I think you’ve touched on something that’s really interesting, and it’s a natural segue into the last question that I’m going to ask you guys. I’m trying to kind of make this the last question so it’s a bit more relevant to what you’ve said. You talk about different zones, not distinguishing between chain applications working well within the data wallet experience. And I think that it has a bit of a key inference in terms of what each of us sees as the future of DeFi in general. I guess my final question is this: what do you think the future of DeFi looks like? And on the back of that, and you can answer it within your answer, how close do you think we are to full mainstream financial disruption, both as a member of the community and also from the vantage of your project itself. And that’s a question for both of you.
I can start with that, but I think Do already touched base on that earlier, I believe that, for instance, replicating what the savings account is giving today to normies, but in a decentralised fashion is something that is really powerful and a strong use case that is hopefully going to help a lot of people adopt the product that we are using ourselves today. I don’t think it’s easy to assess when mass adoption is going to happen. Honestly, we don’t have an answer.
I think the way things work today in the fast environment in which we are living everything could happen in less than 12 months but again I think there are a lot of different things that need to be taken into consideration to assess this properly.
I’m not too sure exactly when that’s going to happen. But we need to stop catering for it and that’s something we’ve already been doing for a few years now. We’ve been ready. We’ve been getting ready at XDEFI Wallet as are other projects like Terra.
In my opinion, DeFi is Wall St. Even in traditional finance it’s almost like paper ledger contracts are programmable, there’s a lot of really interesting instruments. There’s a lot most people don’t know about because it doesn’t touch lives very often. The speculation and fast-paced growth of finance allows it to make productive capital very efficient.
Very simple user experiences like, let’s say, Robinhood or Transferwise are things that make the lives of people on a day-to-day basis.
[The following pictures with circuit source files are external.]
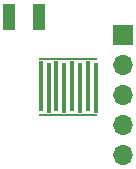
<source format=gbs>
G04 #@! TF.GenerationSoftware,KiCad,Pcbnew,7.0.9*
G04 #@! TF.CreationDate,2023-11-12T22:26:40-08:00*
G04 #@! TF.ProjectId,TimeRecordingButton,54696d65-5265-4636-9f72-64696e674275,rev?*
G04 #@! TF.SameCoordinates,Original*
G04 #@! TF.FileFunction,Soldermask,Bot*
G04 #@! TF.FilePolarity,Negative*
%FSLAX46Y46*%
G04 Gerber Fmt 4.6, Leading zero omitted, Abs format (unit mm)*
G04 Created by KiCad (PCBNEW 7.0.9) date 2023-11-12 22:26:40*
%MOMM*%
%LPD*%
G01*
G04 APERTURE LIST*
%ADD10R,0.333300X4.300000*%
%ADD11R,5.000000X0.250000*%
%ADD12R,0.333300X4.300100*%
%ADD13R,1.000000X2.250000*%
%ADD14R,1.700000X1.700000*%
%ADD15O,1.700000X1.700000*%
G04 APERTURE END LIST*
D10*
X109823400Y-108995000D03*
X108490000Y-108995000D03*
D11*
X108156700Y-106745000D03*
D10*
X107156700Y-108995000D03*
X105823400Y-108995000D03*
X110490000Y-109220000D03*
D12*
X109156700Y-109220000D03*
D11*
X108156700Y-111495000D03*
D12*
X107823400Y-109220000D03*
X106490000Y-109220000D03*
D13*
X103150284Y-103205284D03*
X105650284Y-103205284D03*
D14*
X112812304Y-104694022D03*
D15*
X112812304Y-107234022D03*
X112812304Y-109774022D03*
X112812304Y-112314022D03*
X112812304Y-114854022D03*
M02*

</source>
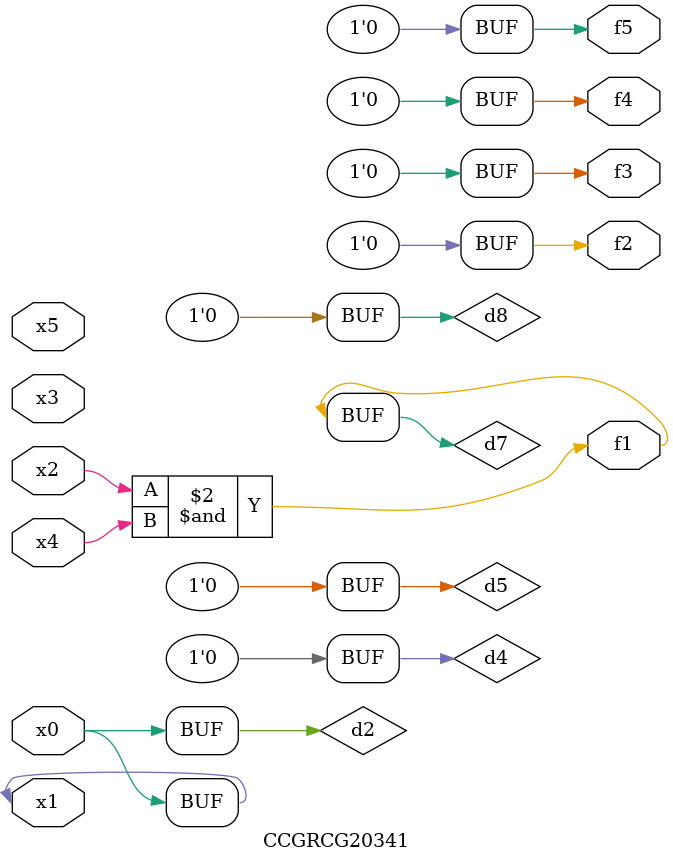
<source format=v>
module CCGRCG20341(
	input x0, x1, x2, x3, x4, x5,
	output f1, f2, f3, f4, f5
);

	wire d1, d2, d3, d4, d5, d6, d7, d8, d9;

	nand (d1, x1);
	buf (d2, x0, x1);
	nand (d3, x2, x4);
	and (d4, d1, d2);
	and (d5, d1, d2);
	nand (d6, d1, d3);
	not (d7, d3);
	xor (d8, d5);
	nor (d9, d5, d6);
	assign f1 = d7;
	assign f2 = d8;
	assign f3 = d8;
	assign f4 = d8;
	assign f5 = d8;
endmodule

</source>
The really interesting thing is that if you look at Revolut or Transferwise at least in the very early days of both companies and at least until very recently, most of the FX operations of Transferwise was actually run by one company called Currencyfair. This company was performing all of the different tasks where different currencies could be pulled and then doing an easy FX conversion between say the British Pound and Korean Won in the background. So all these background apps were pretty front end with a bit of regulatory work that was done to do the heavy lifting of what Currencyfair was doing to retail users.
That’s the role that DeFi is going to play. I don’t expect to see a world where retail users need to learn how to interact with options contracts or learn how perpetual options rollover. That’s never going to happen nor should it. I think it’s going to distil into a few very simple and very powerful use cases that millions if not billions of users will get to use and I think the wallet would be the centrepiece that allows people to interact with these very simple and elegant use cases.
I could not agree more myself. Thank you Do for taking the time to chat. Equally, thanks Émile for taking the time to chat and making this possible. I hope everyone enjoyed the AMA. Hopefully, we’ll have more of these in the future. Thank you to you both and thanks to everyone in the audience for joining us.